[Dataset entries]
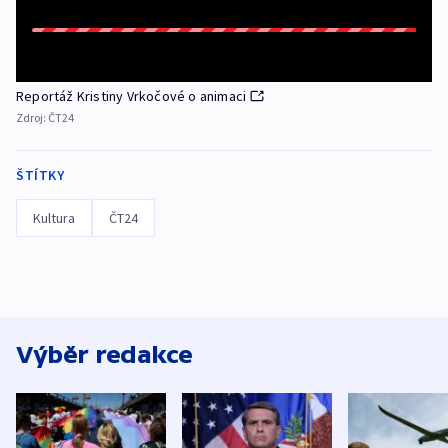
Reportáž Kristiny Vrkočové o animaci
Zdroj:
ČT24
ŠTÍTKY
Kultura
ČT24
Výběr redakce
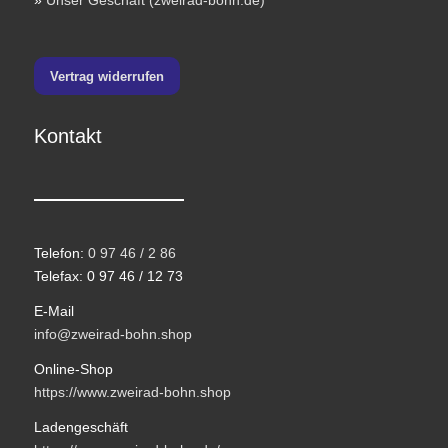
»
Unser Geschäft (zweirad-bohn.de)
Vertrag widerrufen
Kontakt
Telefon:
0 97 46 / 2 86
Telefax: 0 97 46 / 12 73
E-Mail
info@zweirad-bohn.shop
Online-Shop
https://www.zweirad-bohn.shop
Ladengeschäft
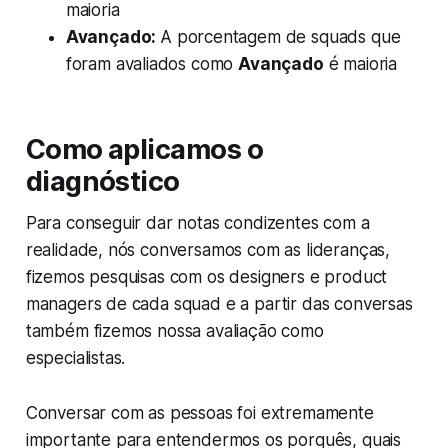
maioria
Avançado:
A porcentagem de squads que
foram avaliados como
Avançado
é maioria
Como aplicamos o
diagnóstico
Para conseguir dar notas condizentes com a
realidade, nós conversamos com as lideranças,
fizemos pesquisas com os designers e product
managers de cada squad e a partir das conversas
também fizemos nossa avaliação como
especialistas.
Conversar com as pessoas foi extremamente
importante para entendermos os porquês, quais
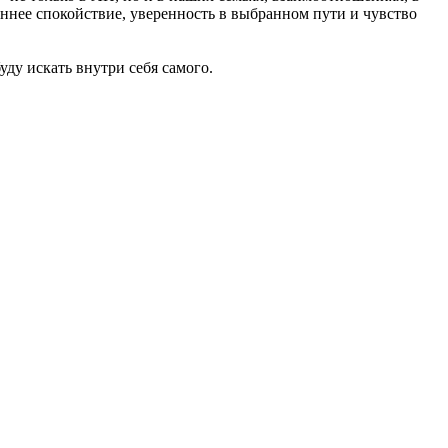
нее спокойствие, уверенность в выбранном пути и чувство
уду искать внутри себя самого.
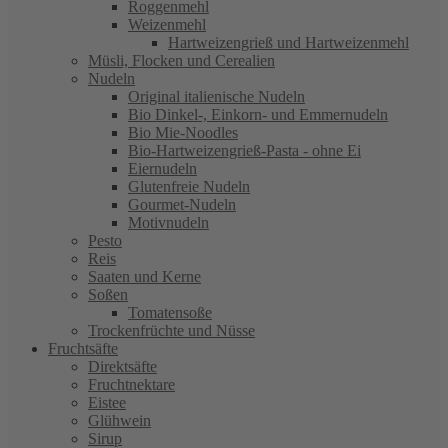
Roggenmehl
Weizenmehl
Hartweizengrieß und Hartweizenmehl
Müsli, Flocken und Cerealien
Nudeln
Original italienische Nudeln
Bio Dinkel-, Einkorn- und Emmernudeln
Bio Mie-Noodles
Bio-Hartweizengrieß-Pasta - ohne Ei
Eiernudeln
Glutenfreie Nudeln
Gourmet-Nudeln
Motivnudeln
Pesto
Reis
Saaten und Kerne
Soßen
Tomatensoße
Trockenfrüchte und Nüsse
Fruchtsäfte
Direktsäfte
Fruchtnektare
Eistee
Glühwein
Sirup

* * *

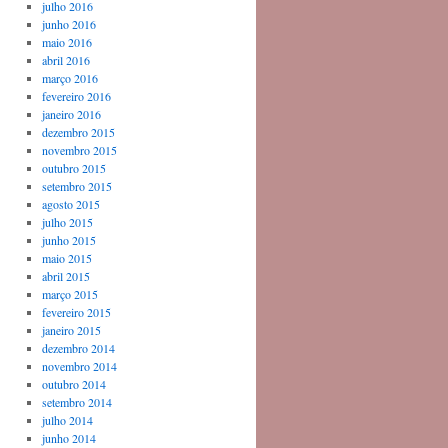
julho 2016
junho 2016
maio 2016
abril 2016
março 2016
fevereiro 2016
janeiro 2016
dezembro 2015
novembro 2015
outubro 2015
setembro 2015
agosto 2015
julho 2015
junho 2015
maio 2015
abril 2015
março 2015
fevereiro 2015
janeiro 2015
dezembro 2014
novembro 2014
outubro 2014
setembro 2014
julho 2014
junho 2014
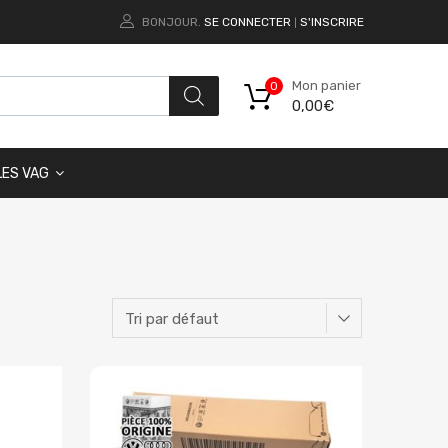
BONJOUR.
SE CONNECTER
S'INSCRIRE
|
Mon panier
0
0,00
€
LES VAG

Task description
Precisely those lines above that run from the line with "Reportáž Kristiny Vrkočové o animaci" up to and including the line with "importante para entendermos os porquês, quais" are to be set down, with the pictures omitted.

Finished task
Reportáž Kristiny Vrkočové o animaci
Zdroj:
ČT24
ŠTÍTKY
Kultura
ČT24
Výběr redakce
»
Unser Geschäft (zweirad-bohn.de)
Vertrag widerrufen
Kontakt
Telefon:
0 97 46 / 2 86
Telefax: 0 97 46 / 12 73
E-Mail
info@zweirad-bohn.shop
Online-Shop
https://www.zweirad-bohn.shop
Ladengeschäft
maioria
Avançado:
A porcentagem de squads que
foram avaliados como
Avançado
é maioria
Como aplicamos o
diagnóstico
Para conseguir dar notas condizentes com a
realidade, nós conversamos com as lideranças,
fizemos pesquisas com os designers e product
managers de cada squad e a partir das conversas
também fizemos nossa avaliação como
especialistas.
Conversar com as pessoas foi extremamente
importante para entendermos os porquês, quais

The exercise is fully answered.